Polymerase chain reaction sensitivity in natural water samples

A total of 86 water samples, including waste water (n=68), river water (n=12) and seawater (n=6), were collected from Catalonia, north-east Spain, between February 2012 and September 2013. Detection of Aeromonas using the GCAT-PCR (237 bp) in natural water samples was evaluated directly from the DNA extracted from the water, by direct culture incubated at 30°C for 24 h and by culture after an enrichment step at the same incubation conditions. In the case of the direct GCAT detection and direct culturing, 10 mL of water diluted in 90 mL of BPW were used to avoid a high bacterial load that could generate too much DNA template and inhibit the PCR reaction. For the enrichment, the same dilution (1:10 vol/vol) was performed in alkaline peptone water (APW-A) supplemented with ampicillin (10 mg/L) to which almost all Aeromonas are resistant. Finally 100 µL of each dilution was inoculated on three culture media Ampicillin Dextrin Agar (ADA), Starch Ampicillin Agar (SAA) and Bile Irgasan Brilliant Green modified (BIBG-m) from which colonies were verified with the GCAT-PCR as was described previously (Soler et al., 2002). For the molecular detection of Aeromonas sp., 400 µL of the enriched and non-enriched samples were used for the DNA extraction to perform the GCAT-PCR as described above. To avoid the different molecules contained in the water samples interfering with the PCR reaction, the pellet obtained after the centrifugation of the 400 µL was washed three times using 1 mL of milliQ water (Millipore, Billerica, MA, USA) each time. For each wash, the pellet was resuspended in 1 mL of milliQ water and centrifuged at 13.000 RPM for three minutes. In order to study if the non-detection of Aeromonas in many of the non-enriched samples was associated with the water volume used to extract DNA, the latter was increased 10-fold (from 400 µL to 4 mL).

Results

The DNA extracted from water samples inoculated with A. hydrophila CECT 839T yielded the expected amplification product of 237 bp of the GCAT (Figure 1A) and when this PCR product was sequenced it showed the highest similarity (98-99%) with sequences of the gcat gene of A. hydrophila CAHH2 (KM201324), A. hydrophila CAHH13 (KP159601) and A. veronii B565 (CP002607) deposited in the NCBI database. No amplification was found for the DNA extracted from water inoculated with bacterial mixtures without A. hydrophila. The lowest detection limit of Aeromonas in artificially inoculated distilled water samples (flask A and B) ranged between 2.5 and 25 cfu/mL (Figure 1A).

Figure 1.

A) Sensitivity and specificity of the glycerophospholopid-cholesterol acyltransferase-polymerase chain reaction (GCAT-PCR) protocol using DNA from the artificially inoculated unenriched distilled water samples with different concentrations of mixed cultures of Aeromonas hydrophila CECT 839T, Plesiomonas shigelloides CECT 597, Vibrio parahaemolyticus CECT 588, Escherichia coli CECT 744, and Pseudomonas aeruginosa CECT 110T. Lanes: 1-7, bacterial concentration ranged from 2.5x106 to 2.5x100 cfu/mL; 8, negative control; M, molecular weight ladder (100 to 2072 bp; Invitrogen, Carlsbad, CA, USA). B) Molecular detection of Aeromonas sp. by GCAT-PCR in water samples (lanes 1 to 12). Lanes: 1,3,5,7,9,11, unenriched samples; 2,4,6,8,10,12, enriched samples with alkaline peptone water at 30ºC for 24 hours; 13, positive control; 14, negative control; M, molecular weight ladder (100 to 2072 bp; Invitrogen). Numbers on the left indicate the size of the GCAT amplified product (237 bp), and numbers on the right indicate the position of the molecular size marker.

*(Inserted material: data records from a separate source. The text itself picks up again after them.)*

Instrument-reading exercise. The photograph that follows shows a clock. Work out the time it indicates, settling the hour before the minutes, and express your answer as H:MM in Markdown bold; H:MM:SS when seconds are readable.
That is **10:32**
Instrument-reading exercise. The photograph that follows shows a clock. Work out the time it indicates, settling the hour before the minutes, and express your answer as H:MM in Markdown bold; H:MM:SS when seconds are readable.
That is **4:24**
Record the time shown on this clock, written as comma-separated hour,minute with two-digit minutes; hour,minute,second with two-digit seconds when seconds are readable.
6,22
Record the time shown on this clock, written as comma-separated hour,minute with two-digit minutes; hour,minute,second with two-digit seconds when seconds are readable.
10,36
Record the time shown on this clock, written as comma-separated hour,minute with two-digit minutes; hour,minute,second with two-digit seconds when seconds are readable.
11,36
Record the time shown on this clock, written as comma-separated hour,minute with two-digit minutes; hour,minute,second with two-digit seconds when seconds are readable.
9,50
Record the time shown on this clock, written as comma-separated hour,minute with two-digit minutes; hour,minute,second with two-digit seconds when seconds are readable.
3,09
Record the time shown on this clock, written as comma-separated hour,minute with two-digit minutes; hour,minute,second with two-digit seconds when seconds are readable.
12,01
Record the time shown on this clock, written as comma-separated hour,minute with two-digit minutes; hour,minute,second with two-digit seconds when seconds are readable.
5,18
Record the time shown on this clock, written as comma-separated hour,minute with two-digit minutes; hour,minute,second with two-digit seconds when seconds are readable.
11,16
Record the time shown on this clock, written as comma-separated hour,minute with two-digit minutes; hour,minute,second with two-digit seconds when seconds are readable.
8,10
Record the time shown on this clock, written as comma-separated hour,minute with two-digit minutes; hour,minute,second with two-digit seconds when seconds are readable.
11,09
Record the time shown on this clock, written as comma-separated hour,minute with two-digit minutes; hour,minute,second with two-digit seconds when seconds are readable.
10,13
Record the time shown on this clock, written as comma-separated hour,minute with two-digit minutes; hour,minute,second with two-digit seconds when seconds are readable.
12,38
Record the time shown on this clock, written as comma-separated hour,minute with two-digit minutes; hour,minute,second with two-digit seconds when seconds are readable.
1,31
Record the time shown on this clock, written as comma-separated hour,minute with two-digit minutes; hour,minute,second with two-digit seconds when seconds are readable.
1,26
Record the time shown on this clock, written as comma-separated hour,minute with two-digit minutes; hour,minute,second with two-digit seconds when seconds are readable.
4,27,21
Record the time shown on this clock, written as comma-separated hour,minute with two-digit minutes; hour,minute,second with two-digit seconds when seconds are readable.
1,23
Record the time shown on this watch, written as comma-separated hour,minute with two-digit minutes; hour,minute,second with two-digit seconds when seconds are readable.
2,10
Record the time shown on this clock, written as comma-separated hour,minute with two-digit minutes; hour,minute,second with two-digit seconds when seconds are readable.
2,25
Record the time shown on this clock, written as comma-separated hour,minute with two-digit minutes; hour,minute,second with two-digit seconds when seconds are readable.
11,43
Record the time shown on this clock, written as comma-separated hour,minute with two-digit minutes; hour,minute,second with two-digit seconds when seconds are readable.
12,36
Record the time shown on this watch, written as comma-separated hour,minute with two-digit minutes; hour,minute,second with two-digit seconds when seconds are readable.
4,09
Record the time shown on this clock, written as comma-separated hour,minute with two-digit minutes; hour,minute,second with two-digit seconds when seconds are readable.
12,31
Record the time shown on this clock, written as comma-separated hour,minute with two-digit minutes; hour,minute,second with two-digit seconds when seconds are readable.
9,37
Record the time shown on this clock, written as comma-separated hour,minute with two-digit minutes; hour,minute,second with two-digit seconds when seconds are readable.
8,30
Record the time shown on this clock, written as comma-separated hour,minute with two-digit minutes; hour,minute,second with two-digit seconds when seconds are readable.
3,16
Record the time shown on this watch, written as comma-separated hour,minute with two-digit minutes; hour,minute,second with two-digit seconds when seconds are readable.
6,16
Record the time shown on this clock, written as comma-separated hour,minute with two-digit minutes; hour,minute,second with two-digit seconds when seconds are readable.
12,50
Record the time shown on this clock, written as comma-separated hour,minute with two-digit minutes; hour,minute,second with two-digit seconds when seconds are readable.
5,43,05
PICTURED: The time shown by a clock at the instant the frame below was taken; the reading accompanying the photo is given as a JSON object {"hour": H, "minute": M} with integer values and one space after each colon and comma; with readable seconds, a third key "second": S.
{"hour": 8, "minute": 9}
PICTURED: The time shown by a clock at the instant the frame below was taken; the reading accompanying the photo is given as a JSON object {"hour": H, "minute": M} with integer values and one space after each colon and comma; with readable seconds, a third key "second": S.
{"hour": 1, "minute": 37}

Table 1 shows that 83.7% (72/86) of the water samples were positive for the presence of Aeromonas sp. both by culturing and by the GCAT-PCR method after a pre-enrichment step. Without a pre-enrichment step the number of positive samples was lower, 77.9% (67/86) by culturing and 15.1% (13/86) by the GCAT-PCR (Figure 1B). To improve these results we increased 10-fold (from 400 µL to 4 mL) the water volume used for the DNA extraction. This new sample volume was applied to all water samples that showed negative results with the original protocol (using 400 µL of the water sample for the DNA extractions) and then all 72 water samples (83.7%) were positive for the presence of Aeromonas.

Table 1.

Detection of Aeromonas in eighty-six water samples by culturing and by the glycerophospholopid-cholesterol acyltransferase-polymerase chain reaction.

Water samples (n)	Number of positive samples (%)
	Culturing		GCAT-PCR
	Direct	Enrichment	Direct*	Enrichment
Sewage (68)	55 (80.9)	60 (88.2)	12 (17.6)	60 (88.2)
River (12)	12(100)	12(100)	1 (8.3)	12(100)
Sea (6)	0 (0)	0 (0)	0 (0)	0 (0)

GCAT-PCR, glycerophospholopid-cholesterol acyltransferase-polymerase chain reaction.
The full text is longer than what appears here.